Liste todas as “ondas” do café mencionadas no trecho sobre o mercado de café e indique a característica que o texto atribui a cada uma.

# Trecho
◇ ◇ ◇ ◇ ◇

Por Bruno Varella
O ano era 2002 quando Patricia Rothgeb cunhou o termo “terceira onda do café”. Seu objetivo era descrever aquilo que observava na Escandinávia: cafeterias locais dedicadas a oferecer uma bebida que não tivesse apenas alta qualidade, mas que refletisse um novo padrão de coordenação entre os agentes da cadeia. Até então, a comercialização do café envolvia, em grande medida, um esforço de padronização: tanto a “primeira onda”, caracterizada pela popularização do consumo do produto nas residências do mundo desenvolvido, quanto a “segunda onda”, com suas redes de cafeterias idênticas, exploravam oportunidades de negócio ligadas ao consumo de massa. A “terceira onda” prometia levar a diferenciação a novos limites, explorando a enorme diversidade existente no setor do café. Para cada consumidor, existiria uma xícara perfeita.

◇ ◇ ◇ ◇ ◇

# Dados fornecidos
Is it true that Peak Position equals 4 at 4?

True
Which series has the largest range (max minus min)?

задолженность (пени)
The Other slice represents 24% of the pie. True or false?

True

◇ ◇ ◇ ◇ ◇

# Resposta
- Primeira onda: popularização do consumo do produto nas residências do mundo desenvolvido.
- Segunda onda: redes de cafeterias idênticas.
- Terceira onda: cafeterias locais dedicadas a oferecer uma bebida de alta qualidade que refletisse um novo padrão de coordenação entre os agentes da cadeia.